OrderedDict and ChainMap

from collections import ChainMap

# Layer multiple dicts — first found wins
config = ChainMap(cli_args, env_vars, defaults)
print(config["port"])              # checks cli, then env, then defaults

Sets

Sets are mutable, unordered collections of unique, hashable elements.
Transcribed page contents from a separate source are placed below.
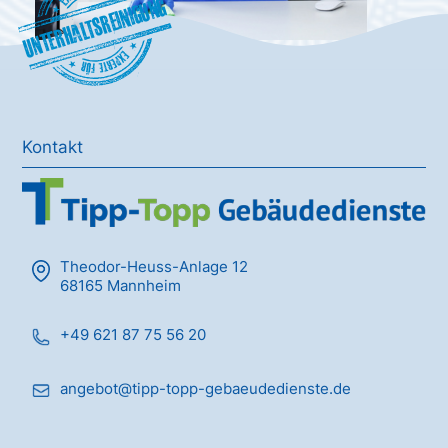
Unterhaltsreinigung
Kontakt
Theodor-Heuss-Anlage 12
68165 Mannheim
+49 621 87 75 56 20
angebot@tipp-topp-gebaeudedienste.de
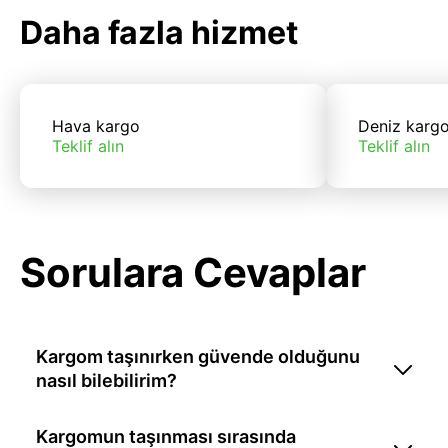
Daha fazla hizmet
Hava kargo
Deniz karg
Teklif alın
Teklif alın
Sorulara Cevaplar
Kargom taşınırken güvende olduğunu
nasıl bilebilirim?
Kargomun taşınması sırasında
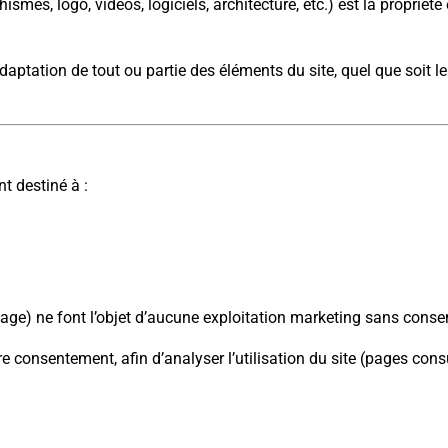
phismes, logo, vidéos, logiciels, architecture, etc.) est la pro
daptation de tout ou partie des éléments du site, quel que soit le
nt destiné à :
sage) ne font l’objet d’aucune exploitation marketing sans cons
re consentement, afin d’analyser l’utilisation du site (pages con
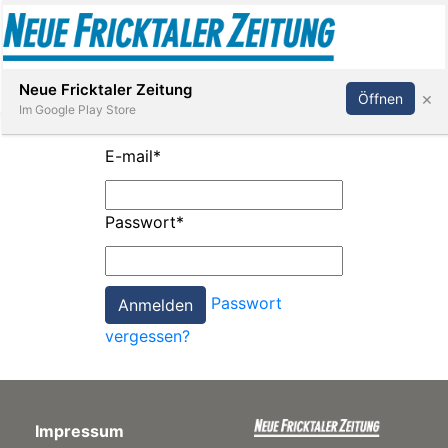
Abonnieren
Anmelden
Neue Fricktaler Zeitung
×
Öffnen
Im Google Play Store
E-mail
*
Immobilien
Passwort
*
anstaltungen
Passwort
Stellen
vergessen?
E-
Paper
Impressum
App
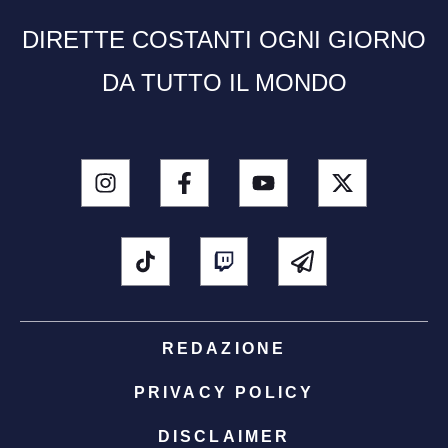
DIRETTE COSTANTI OGNI GIORNO
DA TUTTO IL MONDO
REDAZIONE
PRIVACY POLICY
DISCLAIMER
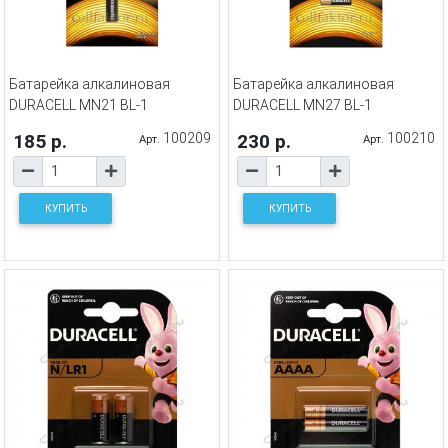
Батарейка алкалиновая
Батарейка алкалиновая
DURACELL MN21 BL-1
DURACELL MN27 BL-1
185 р.
100209
230 р.
100210
Арт.
Арт.
КУПИТЬ
КУПИТЬ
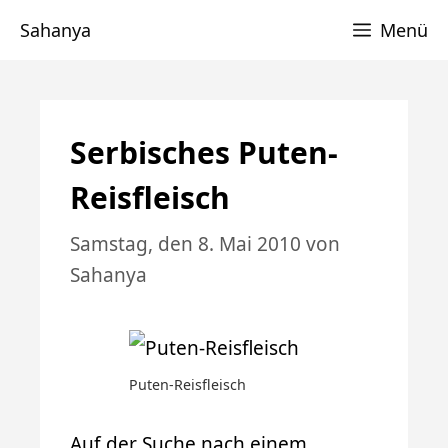
Zum
Sahanya
Menü
Inhalt
springen
Serbisches Puten-
Reisfleisch
Samstag, den 8. Mai 2010
von
Sahanya
Puten-Reisfleisch
Auf der Suche nach einem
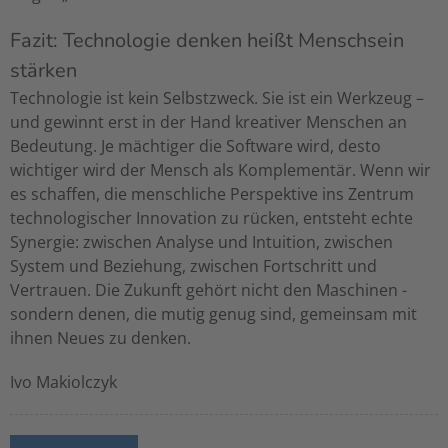
Fazit: Technologie denken heißt Menschsein
stärken
Technologie ist kein Selbstzweck. Sie ist ein Werkzeug –
und gewinnt erst in der Hand kreativer Menschen an
Bedeutung. Je mächtiger die Software wird, desto
wichtiger wird der Mensch als Komplementär. Wenn wir
es schaffen, die menschliche Perspektive ins Zentrum
technologischer Innovation zu rücken, entsteht echte
Synergie: zwischen Analyse und Intuition, zwischen
System und Beziehung, zwischen Fortschritt und
Vertrauen. Die Zukunft gehört nicht den Maschinen -
sondern denen, die mutig genug sind, gemeinsam mit
ihnen Neues zu denken.
Ivo Makiolczyk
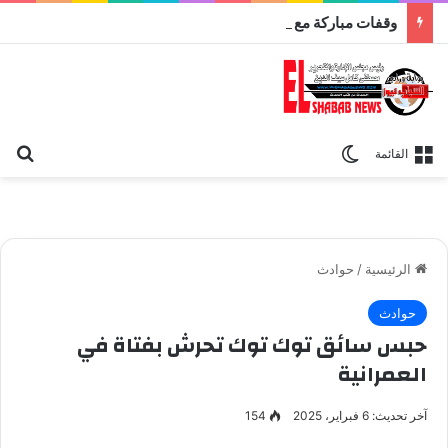
وقفات مباركة مع سورة الحج.. الجامع الأزهر يعقد اليوم ملتقى القضايا المعاصرة اليوم
بح
الوضع المظلم
القائمة
الرئيسية
/
حوادث
حوادث
حبس سائق توك توك تحرش بفتاة في
العمرانية
آخر تحديث: 6 فبراير، 2025
154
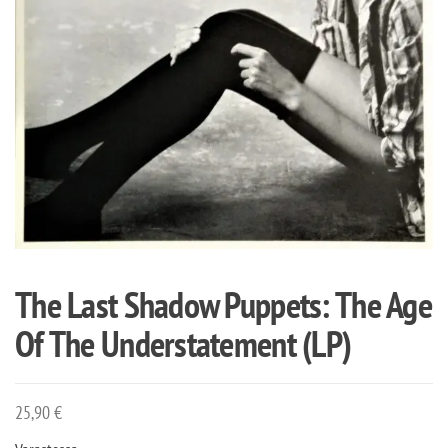
The Last Shadow Puppets: The Age
Of The Understatement (LP)
25,90
€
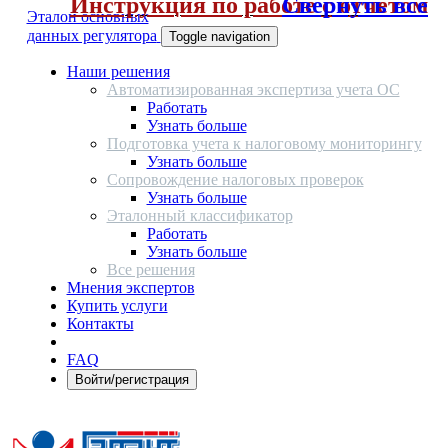
Инструкция по работе с отчетом
Свернуть все
Эталон основных
данных регулятора
Toggle navigation
Наши решения
Автоматизированная экспертиза учета ОС
Работать
Узнать больше
Подготовка учета к налоговому мониторингу
Узнать больше
Сопровождение налоговых проверок
Узнать больше
Эталонный классификатор
Работать
Узнать больше
Все решения
Мнения экспертов
Купить услуги
Контакты
FAQ
Войти/регистрация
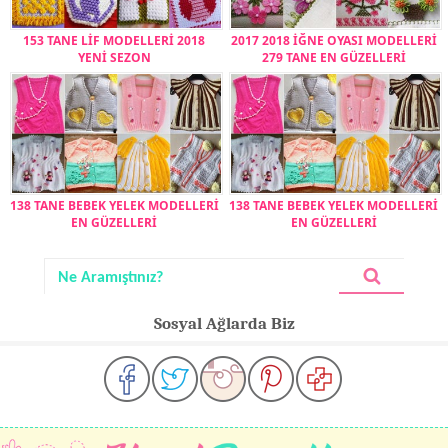
153 TANE LİF MODELLERİ 2018
2017 2018 İĞNE OYASI MODELLERİ
YENİ SEZON
279 TANE EN GÜZELLERİ
138 TANE BEBEK YELEK MODELLERİ
138 TANE BEBEK YELEK MODELLERİ
EN GÜZELLERİ
EN GÜZELLERİ
Sosyal Ağlarda Biz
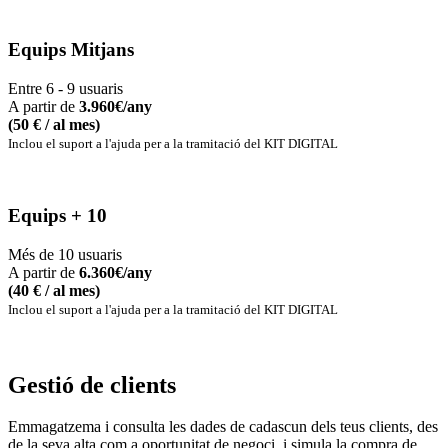
Equips Mitjans
Entre 6 - 9 usuaris
A partir de
3.960
€/any
(50 € / al mes)
Inclou el suport a l'ajuda per a la tramitació del KIT DIGITAL
Equips + 10
Més de 10 usuaris
A partir de
6.360
€/any
(40 € / al mes)
Inclou el suport a l'ajuda per a la tramitació del KIT DIGITAL
Gestió de clients
Emmagatzema i consulta les dades de cadascun dels teus clients, des
de la seva alta com a oportunitat de negoci, i simula la compra de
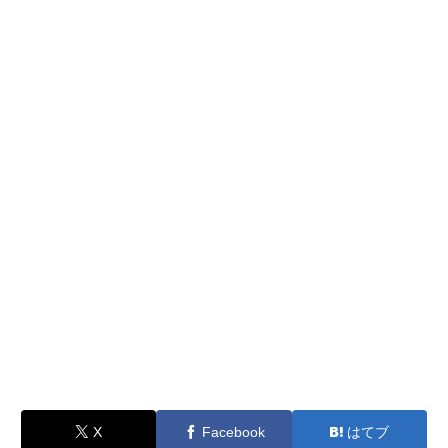
X
Facebook
はてブ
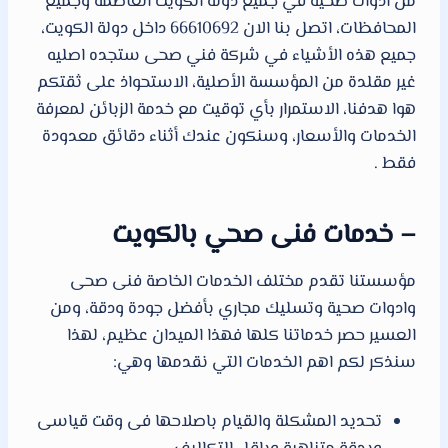
من ادوات صحية في جميع دولة الكويت العاصمة وجميع
المحافظات، اتصل بنا الان 66610692 داخل دولة الكويت،
جميع هذه الأشياء في شركة فني صحى ستجده اصليه
غير مقلدة من المؤسسة الأصلية، الاستحواذ على ثقتكم
هوا هدفنا، الاستمرار بأي توقيت مع خدمة الزبائن لمعرفة
الخدمات والأسعار، وسنكون عندك أثناء دقائق معدودة
فقط .
– خدمات فنى صحي بالكويت
مؤسستنا تقدم مختلف الخدمات الخاصة فنى صحى
وادوات صحية وتسليك مجاري بأفضل جودة ودقة، ومن
العسير حصر خدماتنا كلها فهذا الميدان عظيم، لهذا
سنذكر لكم اهم الخدمات التي نقدمها وهي:
تحديد المشكلة والقيام باصلاحها فى وقت قياسى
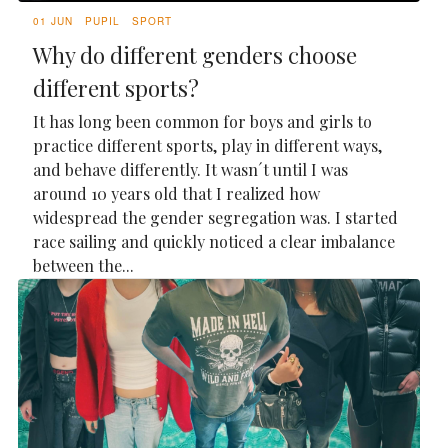
01 JUN
PUPIL
SPORT
Why do different genders choose
different sports?
It has long been common for boys and girls to
practice different sports, play in different ways,
and behave differently. It wasn´t until I was
around 10 years old that I realized how
widespread the gender segregation was. I started
race sailing and quickly noticed a clear imbalance
between the...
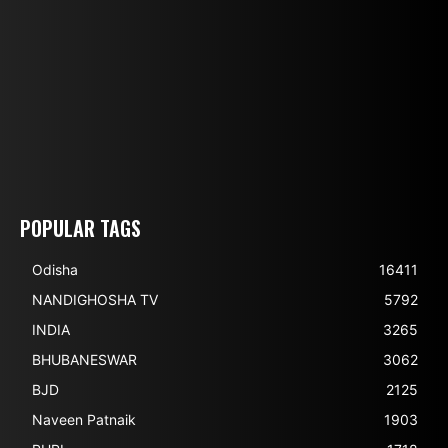
POPULAR TAGS
Odisha
16411
NANDIGHOSHA TV
5792
INDIA
3265
BHUBANESWAR
3062
BJD
2125
Naveen Patnaik
1903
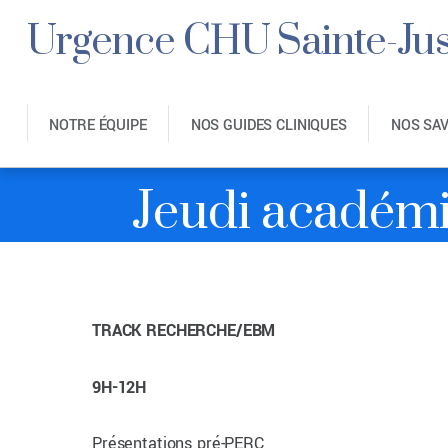
Urgence CHU Sainte-Jus
NOTRE ÉQUIPE
NOS GUIDES CLINIQUES
NOS SA
Jeudi académi
TRACK RECHERCHE/EBM
9H-12H
Présentations pré-PERC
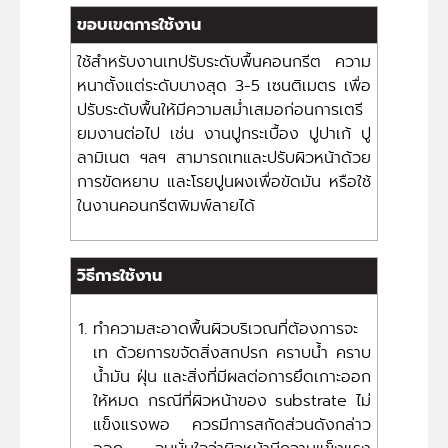
ขอบเขตการใช้งาน
ใช้สำหรับงานเทปรับระดับพื้นคอนกรีต ความ
หนาตั้งแต่ระดับบางสุด 3-5 เซนติเมตร เพื่อ
ปรับระดับพื้นให้มีความสม่ำเสมอก่อนการเตรี
ยมงานต่อไป เช่น งานปูกระเบื้อง ปูปาเก้ ปู
ลามิเนต ฯลฯ สามารถเทและปรับผิวหน้าด้วย
การขัดหยาบ และโรยปูนผงเพื่อขัดมัน หรือใช้
ในงานคอนกรีตพิมพ์ลายได้
วิธีการใช้งาน
ทำความสะอาดพื้นผิวบริเวณที่ต้องการจะ
เท ด้วยการขจัดสิ่งสกปรก คราบน้ำ คราบ
น้ำมัน ฝุ่น และสิ่งที่มีผลต่อการยึดเกาะออก
ให้หมด กรณีที่ผิวหน้าของ substrate ไม่
แข็งแรงพอ ควรมีการสกัดส่วนดังกล่าว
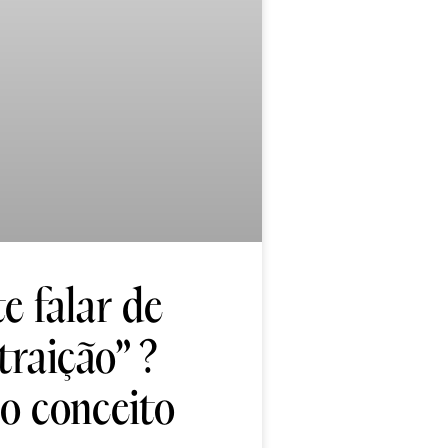
te falar de
traição”?
o conceito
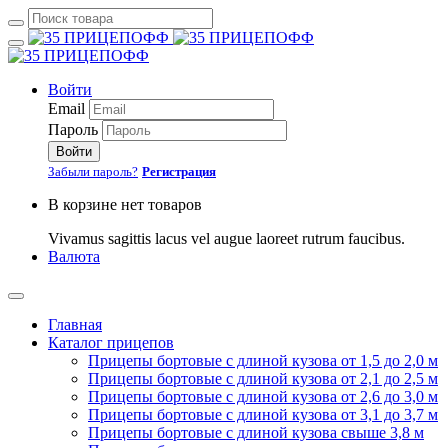
Войти
Email
Пароль
Войти
Забыли пароль?
Регистрация
В корзине нет товаров
Vivamus sagittis lacus vel augue laoreet rutrum faucibus.
Валюта
Главная
Каталог прицепов
Прицепы бортовые с длиной кузова от 1,5 до 2,0 м
Прицепы бортовые с длиной кузова от 2,1 до 2,5 м
Прицепы бортовые с длиной кузова от 2,6 до 3,0 м
Прицепы бортовые с длиной кузова от 3,1 до 3,7 м
Прицепы бортовые с длиной кузова свыше 3,8 м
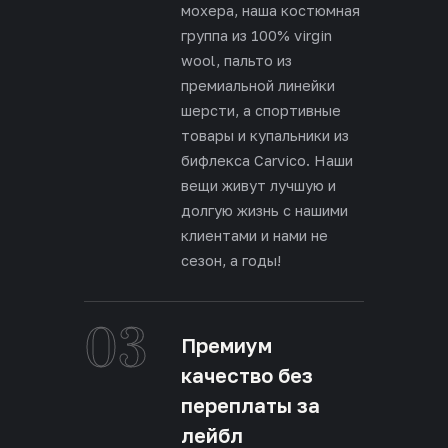
мохера, наша костюмная
группа из 100% virgin
wool, пальто из
премиальной линейки
шерсти, а спортивные
товары и купальники из
бифлекса Carvico. Наши
вещи живут лучшую и
долгую жизнь с нашими
клиентами и нами не
сезон, а годы!
03
Премиум
качество без
переплаты за
лейбл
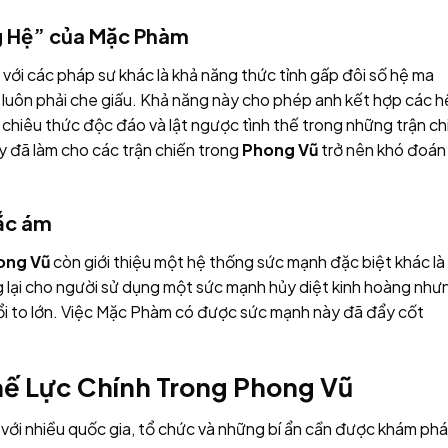
ng Hệ” của Mặc Phàm
với các pháp sư khác là khả năng thức tỉnh gấp đôi số hệ ma
 luôn phải che giấu. Khả năng này cho phép anh kết hợp các h
 chiêu thức độc đáo và lật ngược tình thế trong những trận ch
 đã làm cho các trận chiến trong
Phong Vũ
trở nên khó đoán
ắc ám
ong Vũ
còn giới thiệu một hệ thống sức mạnh đặc biệt khác là
 lại cho người sử dụng một sức mạnh hủy diệt kinh hoàng như
đổi to lớn. Việc Mặc Phàm có được sức mạnh này đã đẩy cốt
hế Lực Chính Trong Phong Vũ
 với nhiều quốc gia, tổ chức và những bí ẩn cần được khám phá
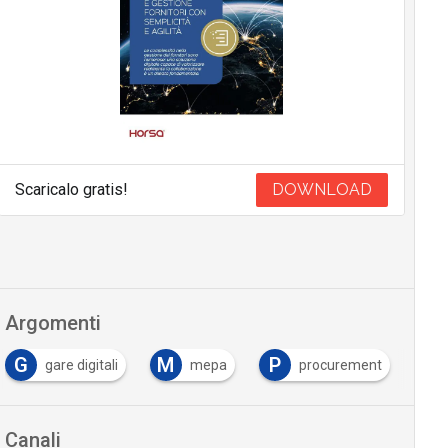
Scaricalo gratis!
DOWNLOAD
Argomenti
G
M
P
P
gare digitali
mepa
procurement
Canali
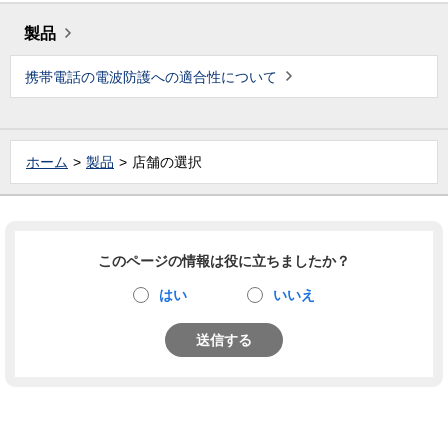
製品
携帯電話の電波防護への適合性について
ホーム
製品
店舗の選択
このページの情報は役に立ちましたか？
はい
いいえ
送信する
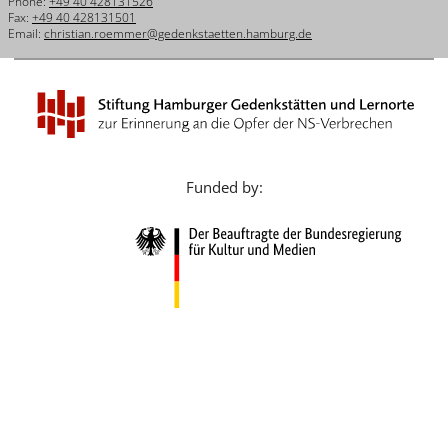
Phone:
+49 40 428131526
Français
Fax:
+49 40 428131501
Email:
christian.roemmer@gedenkstaetten.hamburg.de
Dansk
Español
Italiano
Nederlands
Funded by:
Polski
Português
Türkçe
Yкраїнський
Русский
עברית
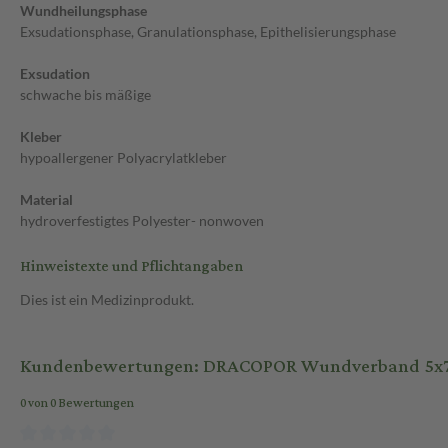
Wundheilungsphase
Exsudationsphase, Granulationsphase, Epithelisierungsphase
Exsudation
schwache bis mäßige
Kleber
hypoallergener Polyacrylatkleber
Material
hydroverfestigtes Polyester- nonwoven
Hinweistexte und Pflichtangaben
Dies ist ein Medizinprodukt.
Kundenbewertungen: DRACOPOR Wundverband 5x7,2 c
0 von 0 Bewertungen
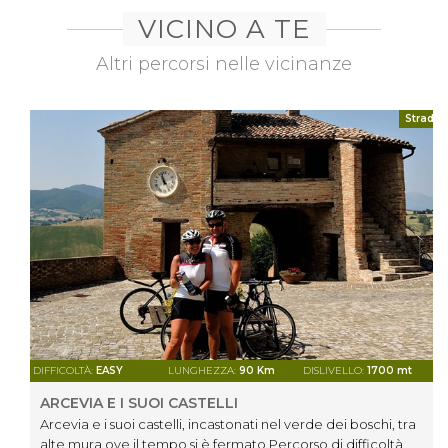
VICINO A TE
Altri percorsi nelle vicinanze
Strada
DIFFICOLTÀ:
EASY
LUNGHEZZA:
90 Km
DISLIVELLO:
1700 mt
ARCEVIA E I SUOI CASTELLI
Arcevia e i suoi castelli, incastonati nel verde dei boschi, tra
alte mura ove il tempo si è fermato.Percorso di difficoltà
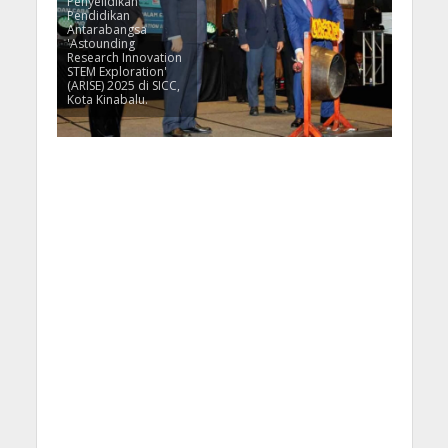
Penyelidikan
Pendidikan
Antarabangsa
'Astounding
Research Innovation
STEM Exploration'
(ARISE) 2025 di SICC,
Kota Kinabalu.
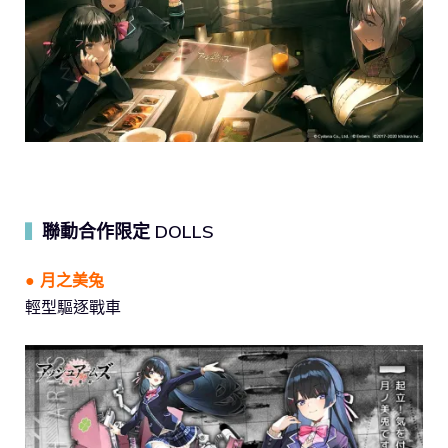
聯動合作限定 DOLLS
▍
● 月之美兔
輕型驅逐戰車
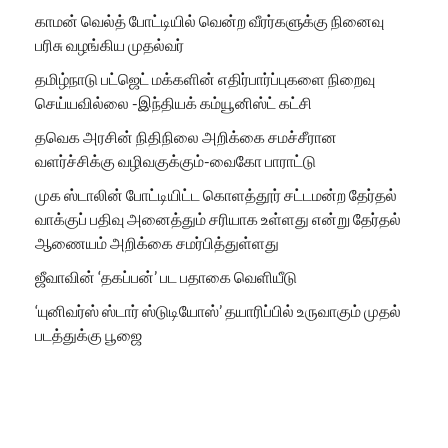
காமன் வெல்த் போட்டியில் வென்ற வீரர்களுக்கு நினைவு
பரிசு வழங்கிய முதல்வர்
தமிழ்நாடு பட்ஜெட் மக்களின் எதிர்பார்ப்புகளை நிறைவு
செய்யவில்லை -இந்தியக் கம்யூனிஸ்ட் கட்சி
தவெக அரசின் நிதிநிலை அறிக்கை சமச்சீரான
வளர்ச்சிக்கு வழிவகுக்கும்-வைகோ பாராட்டு
முக ஸ்டாலின் போட்டியிட்ட கொளத்தூர் சட்டமன்ற தேர்தல்
வாக்குப் பதிவு அனைத்தும் சரியாக உள்ளது என்று தேர்தல்
ஆணையம் அறிக்கை சமர்பித்துள்ளது
ஜீவாவின் ‘தகப்பன்’ பட பதாகை வெளியீடு
‘யுனிவர்ஸ் ஸ்டார் ஸ்டுடியோஸ்’ தயாரிப்பில் உருவாகும் முதல்
படத்துக்கு பூஜை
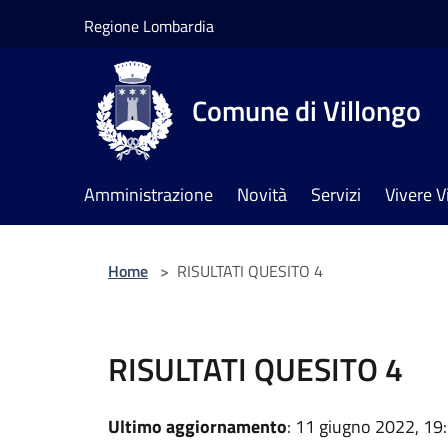
Salta al contenuto principale
Regione Lombardia
Comune di Villongo
Amministrazione
Novità
Servizi
Vivere V
Home
>
RISULTATI QUESITO 4
RISULTATI QUESITO 4
Ultimo aggiornamento
: 11 giugno 2022, 19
Use them for membership tests, deduplication, and set algebra.

tags = {"python", "web", "backend"}
empty = set()                       # NOT {} — that's a dict!

# Add / remove
tags.add("api")
tags.remove("web")                # KeyError if missing
tags.discard("missing")           # silent if missing

# Membership — O(1) average
if "python" in tags:
    ...

# Deduplicate a list
unique = list(set([1, 2, 2, 3, 3]))    # order not preserved
# For order-preserving dedup: list(dict.fromkeys(items))

Set Algebra

a = {1, 2, 3}
b = {2, 3, 4}

a | b               # {1, 2, 3, 4} — union
a & b               # {2, 3} — intersection
a - b               # {1} — difference
a ^ b               # {1, 4} — symmetric difference
a <= b              # False — subset check

frozenset — immutable, hashable

permissions = frozenset(["read", "write"])
# frozensets can be dict keys or set members

🎯 Practice Exercises

Exercise 1: Word frequency with Counter

Read a text file and print the 10 most common words (lowercased, punctuation stripped). Use Counter.most_common.

Exercise 2: Group by length

Given a list of words, group them into a dict by word length using defaultdict(list).

Exercise 3: Set operations

Given two lists of email addresses, return: emails in both, emails only in first, emails only in second.

Exercise 4: Invert a dict (handle duplicates)

Write invert(d) where multiple keys can map to the same value. The result should map each value to a list of its original keys.